- [Materials provided]
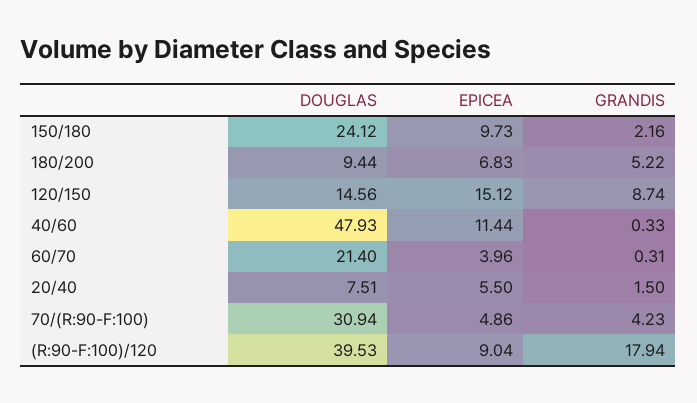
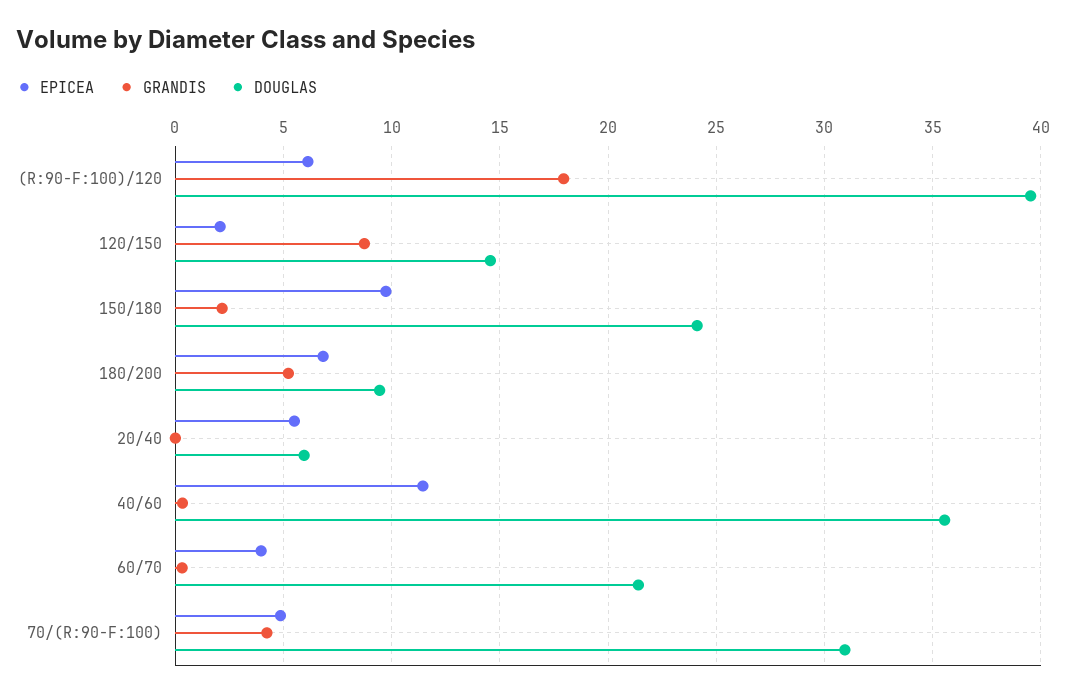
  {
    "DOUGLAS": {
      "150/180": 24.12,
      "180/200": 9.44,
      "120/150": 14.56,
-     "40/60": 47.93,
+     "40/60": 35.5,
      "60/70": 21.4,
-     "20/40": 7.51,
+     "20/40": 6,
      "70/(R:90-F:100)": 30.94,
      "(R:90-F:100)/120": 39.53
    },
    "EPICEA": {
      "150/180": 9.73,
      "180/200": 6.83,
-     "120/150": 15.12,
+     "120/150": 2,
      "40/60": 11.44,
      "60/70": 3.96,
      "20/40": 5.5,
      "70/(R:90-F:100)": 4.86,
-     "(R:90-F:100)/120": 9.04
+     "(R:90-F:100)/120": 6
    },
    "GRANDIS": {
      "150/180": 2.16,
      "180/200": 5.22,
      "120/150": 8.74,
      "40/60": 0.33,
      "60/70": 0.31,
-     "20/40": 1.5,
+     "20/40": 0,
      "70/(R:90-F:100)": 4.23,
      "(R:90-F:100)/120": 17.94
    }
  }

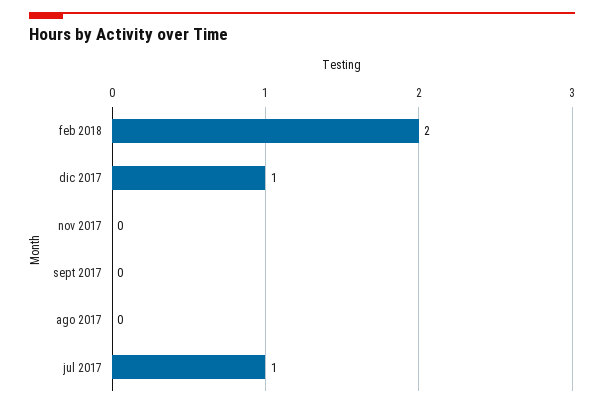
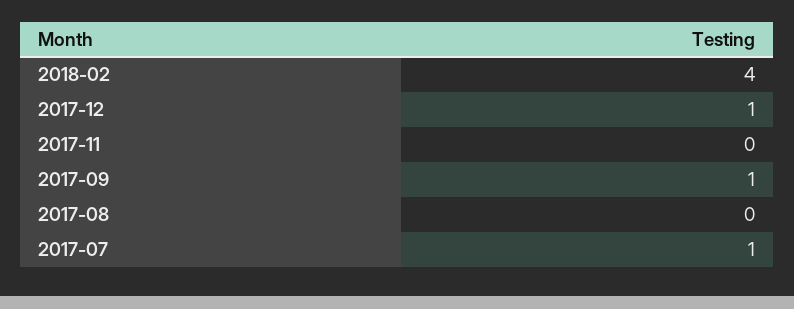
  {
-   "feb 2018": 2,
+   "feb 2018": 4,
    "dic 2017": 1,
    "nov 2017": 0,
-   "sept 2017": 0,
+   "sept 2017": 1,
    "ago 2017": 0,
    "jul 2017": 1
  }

- [About this exercise]
Copy the data word for word, no pictures.

- [Solution]
  {
    "DOUGLAS": {
      "150/180": 24.12,
      "180/200": 9.44,
      "120/150": 14.56,
-     "40/60": 47.93,
+     "40/60": 35.5,
      "60/70": 21.4,
-     "20/40": 7.51,
+     "20/40": 6,
      "70/(R:90-F:100)": 30.94,
      "(R:90-F:100)/120": 39.53
    },
    "EPICEA": {
      "150/180": 9.73,
      "180/200": 6.83,
-     "120/150": 15.12,
+     "120/150": 2,
      "40/60": 11.44,
      "60/70": 3.96,
      "20/40": 5.5,
      "70/(R:90-F:100)": 4.86,
-     "(R:90-F:100)/120": 9.04
+     "(R:90-F:100)/120": 6
    },
    "GRANDIS": {
      "150/180": 2.16,
      "180/200": 5.22,
      "120/150": 8.74,
      "40/60": 0.33,
      "60/70": 0.31,
-     "20/40": 1.5,
+     "20/40": 0,
      "70/(R:90-F:100)": 4.23,
      "(R:90-F:100)/120": 17.94
    }
  }

  {
-   "feb 2018": 2,
+   "feb 2018": 4,
    "dic 2017": 1,
    "nov 2017": 0,
-   "sept 2017": 0,
+   "sept 2017": 1,
    "ago 2017": 0,
    "jul 2017": 1
  }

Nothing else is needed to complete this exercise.